問題 1: 探究テーマの決め方についての抜粋文から、「一つずつ見ていきましょう。」から「特に重要だと思うものを3つ選びます。」までの部分をすべて、一字も変えずに書き写してください。
問題 2:
探究テーマの決め方についての抜粋文を読んで、次の(a)〜(c)が文章の内容と合っているかどうかを「はい」か「いいえ」で答え、決め手となる文章中の言葉をそのまま引用してください。
(a) キーワードは最終的に10個くらい集める。
(b) キーワード出しの段階で、すでに「問い」の形にしておく必要がある。
(c) 探究を進める手順は3つの段階で整理されている。
問題 3: 探究テーマの決め方についての抜粋文によると、集めたキーワードの中から、特に重要だと思うものをいくつ選びますか。

┌─ 抜粋文

探究テーマ・リサーチクエスチョンの決め方
探究は、いきなりテーマを決めるものではありません。
このスライドでは、探究を進める手順を5つの段階で整理しています。
流れはこうです。

一つずつ見ていきましょう。
① キーワード出し
― すべては「違和感」から始まる ―
まず最初にやることは、興味のあるキーワードを複数書き出すことです。
ポイントは3つあります。
- なぜ、興味があるのかを随時振り返る
- 日常の中で、自分自身が感じる疑問「何でなんだろうな?」と思う事を書き出す
- 調べていく中で出てきた新しい言葉も追加する
最終的に10個程度集め、その中から
特に重要だと思うものを3つ選びます。
ここではまだ「問い」にしなくて大丈夫です。
まずは、自分の関心の輪郭を見つける段階です。
② 基礎学習・実体験
― 知ることで、見え方が変わる ―
次に行うのが基礎的なインプットです。 ①で選んだキーワードに基づいて、以下の様なことを行いながら、
重要と思われる言葉(概念)を整理していきます。

└─
┌─ 学習資料

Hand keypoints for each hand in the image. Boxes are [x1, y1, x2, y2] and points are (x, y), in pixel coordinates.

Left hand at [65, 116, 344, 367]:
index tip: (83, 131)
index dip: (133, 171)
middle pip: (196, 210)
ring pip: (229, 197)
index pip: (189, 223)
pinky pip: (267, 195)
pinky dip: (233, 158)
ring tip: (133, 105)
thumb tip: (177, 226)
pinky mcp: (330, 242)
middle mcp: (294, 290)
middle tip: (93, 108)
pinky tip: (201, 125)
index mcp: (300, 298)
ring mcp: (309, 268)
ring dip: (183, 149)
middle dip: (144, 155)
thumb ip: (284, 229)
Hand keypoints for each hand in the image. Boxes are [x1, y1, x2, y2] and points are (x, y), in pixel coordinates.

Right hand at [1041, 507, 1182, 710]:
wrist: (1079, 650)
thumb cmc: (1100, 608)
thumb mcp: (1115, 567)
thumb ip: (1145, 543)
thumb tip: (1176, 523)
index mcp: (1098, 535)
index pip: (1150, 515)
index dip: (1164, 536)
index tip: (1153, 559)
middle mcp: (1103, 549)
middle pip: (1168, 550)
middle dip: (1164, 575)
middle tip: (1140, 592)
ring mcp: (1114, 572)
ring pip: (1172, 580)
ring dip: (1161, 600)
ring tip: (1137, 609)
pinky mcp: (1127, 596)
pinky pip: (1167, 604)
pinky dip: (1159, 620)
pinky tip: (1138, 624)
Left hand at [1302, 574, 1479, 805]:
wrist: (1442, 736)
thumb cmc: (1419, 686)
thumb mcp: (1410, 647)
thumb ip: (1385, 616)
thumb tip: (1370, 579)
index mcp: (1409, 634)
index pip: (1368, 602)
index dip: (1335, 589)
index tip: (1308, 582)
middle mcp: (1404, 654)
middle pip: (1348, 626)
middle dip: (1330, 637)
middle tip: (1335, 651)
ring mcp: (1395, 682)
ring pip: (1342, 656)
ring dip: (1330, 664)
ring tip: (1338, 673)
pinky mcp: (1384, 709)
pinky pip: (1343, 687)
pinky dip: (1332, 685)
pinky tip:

└─

解答 1:
一つずつ見ていきましょう。
① キーワード出し
― すべては「違和感」から始まる ―
まず最初にやることは、興味のあるキーワードを複数書き出すことです。
ポイントは3つあります。
- なぜ、興味があるのかを随時振り返る
- 日常の中で、自分自身が感じる疑問「何でなんだろうな?」と思う事を書き出す
- 調べていく中で出てきた新しい言葉も追加する
最終的に10個程度集め、その中から
特に重要だと思うものを3つ選びます。

解答 2:
(a) はい。「最終的に10個程度集め」
(b) いいえ。「ここではまだ「問い」にしなくて大丈夫です。」
(c) いいえ。「探究を進める手順を5つの段階で整理しています。」

解答 3: 3つ選びます。